Silenced

When I was eighteen, a senior at Mt. Vernon High School, I had an English teacher who clearly hated the very sight of me. Believe me when I say he let me know on numerous occasions that this was the case. I’m not sure why, it might have been the long hair (yes, I once had long hair—no, I did not sport a mullet), it might have been my look of boredom at his monotonous tone, I really can’t say. But he allowed his hatred for me to squash any glimmer of talent I might have shown.

At his bequest, in other words, homework, I wrote a poem about a fledgling bird leaving the nest. I thought it was quite good since my normal poetic take was far darker. Handing back our assignments he smirked at me; at the top of the page was an extraordinarily large, red F. I couldn’t believe it. So, I confronted him—trotting up to his desk I slammed it down and demanded his reasoning. He pointed to a paragraph he had written at the bottom of the page which went something like this, “This work is far too professional for a person like you to have written and therefore it must have been plagiarized.”

I was dumbstruck! Maybe not the first time, certainly not the last, but I was! And I was angry. I told him I could prove it was my work which evoked from him some long forgotten snide remark. I went home and gathered up my rough drafts, of which there were several, and prepared mentally for the next day’s battle. I also spoke with my mother who gladly offered to storm in and give him a good boot in the ass.

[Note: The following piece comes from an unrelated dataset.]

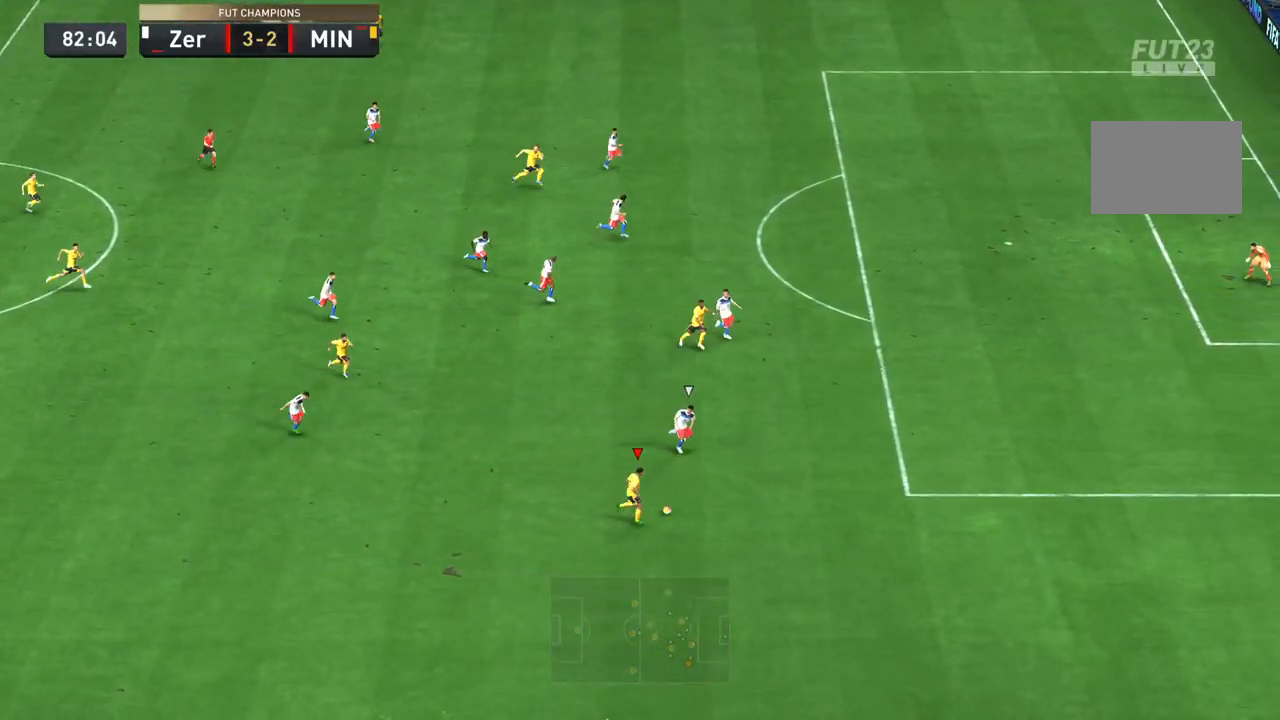
{"dt_ms": 500, "buttons": [], "left_stick": "up-left", "right_stick": "center", "events": [[183, "CROSS", "down"], [183, "left_stick", "up-left"], [283, "CROSS", "up"]]}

The class bell rang, signaling my arrival at the battlefront, and I threw my rough drafts down upon his desk with the vigor of a dueling glove to my enemy’s face. I said nothing. I simply walked to my seat and sat; waiting.

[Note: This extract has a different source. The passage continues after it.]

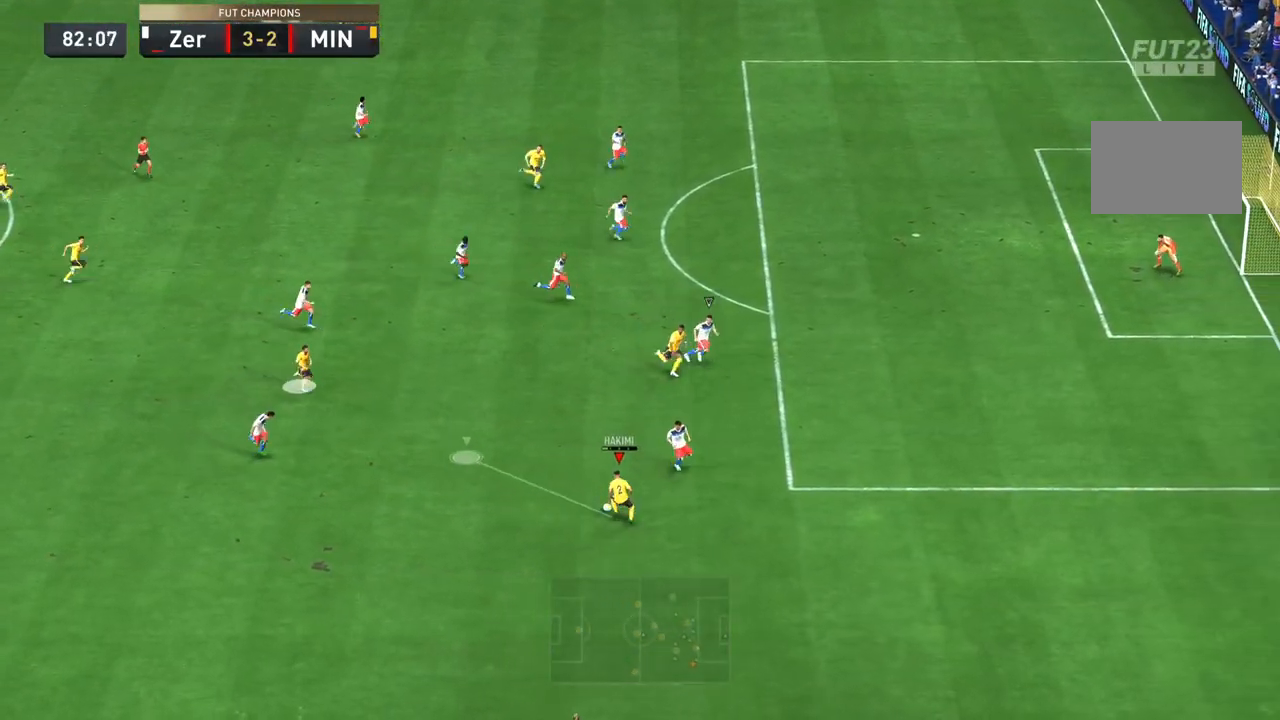
{"dt_ms": 1000, "buttons": [], "left_stick": "right", "right_stick": "center", "events": [[83, "L1", "down"], [117, "left_stick", "right"], [217, "L1", "up"]]}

Suddenly, my teacher got up from his desk and walked the long walk to mine, put down my poem and walked away. An A-. Would he give an A- to the professional I had supposedly copied from? Then I read his reason for the minus, “Typing errors marred your paper.” There were three. And they had been fixed by White Out as we were taught to do in the typing class I had taken at the same high school.

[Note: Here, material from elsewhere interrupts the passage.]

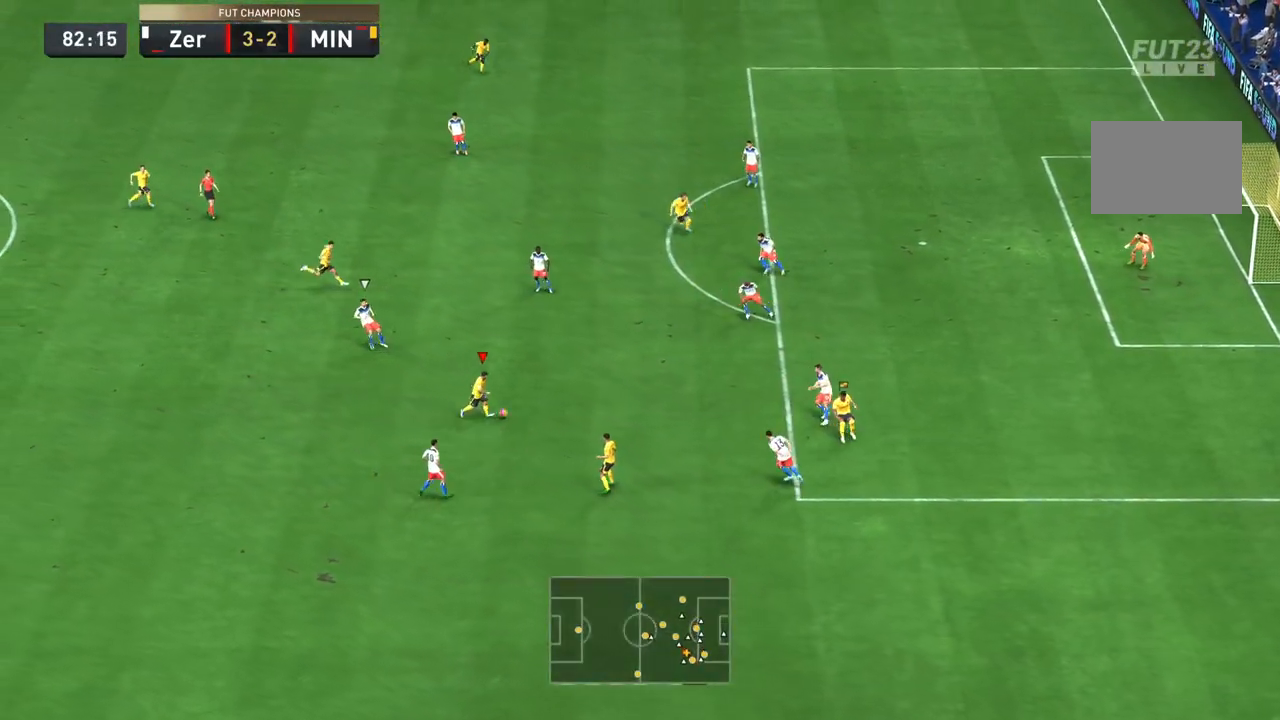
{"dt_ms": 500, "buttons": ["R2"], "left_stick": "up-right", "right_stick": "center", "events": [[17, "L1", "down"], [50, "left_stick", "up-right"], [117, "L1", "up"], [267, "R2", "down"]]}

I was livid. I brought it up to his desk and looked him square in the eye and said, “You just couldn’t give me an A, could you?”

Nearly thirty years later I find myself writing and wondering where my voice had been; I feel like I had been silenced for so very long. Silenced by one public act of writing, showing my work to my classmates and to my then little world, that was stomped beneath the Jackboot of an uncaring and perhaps jealous educator. No, I don’t believe all educators are angry want-to-be writers. In fact, I’ve been lucky enough to have a few inspiring teachers in history and art for example. But still I wonder, what life might have I led if I had started a writing career as a younger man? What great novel might I have left behind in my silence?